YOUR TASK — Retype the records word for word, starting at the line that contains "pose: elev=262.8 azim=228.8" and ending at the last line of the records.

* BEGIN RECORDS FOR THE TASK *

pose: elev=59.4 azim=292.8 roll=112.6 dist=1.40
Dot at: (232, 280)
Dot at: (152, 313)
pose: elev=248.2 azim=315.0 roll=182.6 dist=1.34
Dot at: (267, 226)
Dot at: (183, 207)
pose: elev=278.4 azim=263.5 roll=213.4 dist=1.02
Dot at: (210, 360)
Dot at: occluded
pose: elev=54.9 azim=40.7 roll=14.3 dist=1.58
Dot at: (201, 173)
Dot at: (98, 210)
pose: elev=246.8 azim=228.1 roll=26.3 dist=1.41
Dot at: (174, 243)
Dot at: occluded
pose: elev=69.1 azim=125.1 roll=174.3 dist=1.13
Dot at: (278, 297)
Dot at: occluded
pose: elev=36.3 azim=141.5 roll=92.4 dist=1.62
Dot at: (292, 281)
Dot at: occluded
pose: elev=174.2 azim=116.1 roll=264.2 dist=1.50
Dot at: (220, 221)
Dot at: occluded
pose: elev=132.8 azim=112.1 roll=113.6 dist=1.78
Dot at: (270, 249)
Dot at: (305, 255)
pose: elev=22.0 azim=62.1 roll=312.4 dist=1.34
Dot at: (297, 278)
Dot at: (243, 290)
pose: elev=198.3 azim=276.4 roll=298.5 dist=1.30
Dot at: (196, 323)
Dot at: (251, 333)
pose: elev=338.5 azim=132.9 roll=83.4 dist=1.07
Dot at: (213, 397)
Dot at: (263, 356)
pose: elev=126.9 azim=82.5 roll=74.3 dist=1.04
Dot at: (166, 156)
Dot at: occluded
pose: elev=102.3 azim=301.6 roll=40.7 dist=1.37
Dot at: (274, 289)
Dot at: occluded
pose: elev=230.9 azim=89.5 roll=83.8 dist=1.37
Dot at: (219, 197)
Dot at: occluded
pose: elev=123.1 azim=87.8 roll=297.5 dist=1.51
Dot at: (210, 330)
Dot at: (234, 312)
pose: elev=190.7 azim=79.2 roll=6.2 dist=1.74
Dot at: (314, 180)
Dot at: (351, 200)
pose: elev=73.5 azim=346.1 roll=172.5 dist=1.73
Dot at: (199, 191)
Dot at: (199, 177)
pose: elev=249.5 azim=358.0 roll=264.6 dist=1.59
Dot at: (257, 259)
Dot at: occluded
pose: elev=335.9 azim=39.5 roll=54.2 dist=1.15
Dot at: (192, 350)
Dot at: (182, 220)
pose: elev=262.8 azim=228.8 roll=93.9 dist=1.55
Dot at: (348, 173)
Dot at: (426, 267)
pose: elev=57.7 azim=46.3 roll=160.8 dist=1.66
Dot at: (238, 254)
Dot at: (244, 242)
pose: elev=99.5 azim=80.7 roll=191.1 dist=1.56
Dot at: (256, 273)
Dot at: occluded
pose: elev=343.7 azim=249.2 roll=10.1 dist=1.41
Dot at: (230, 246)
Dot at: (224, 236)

* END RECORDS FOR THE TASK *

CORRECT OUTPUT —
pose: elev=262.8 azim=228.8 roll=93.9 dist=1.55
Dot at: (348, 173)
Dot at: (426, 267)
pose: elev=57.7 azim=46.3 roll=160.8 dist=1.66
Dot at: (238, 254)
Dot at: (244, 242)
pose: elev=99.5 azim=80.7 roll=191.1 dist=1.56
Dot at: (256, 273)
Dot at: occluded
pose: elev=343.7 azim=249.2 roll=10.1 dist=1.41
Dot at: (230, 246)
Dot at: (224, 236)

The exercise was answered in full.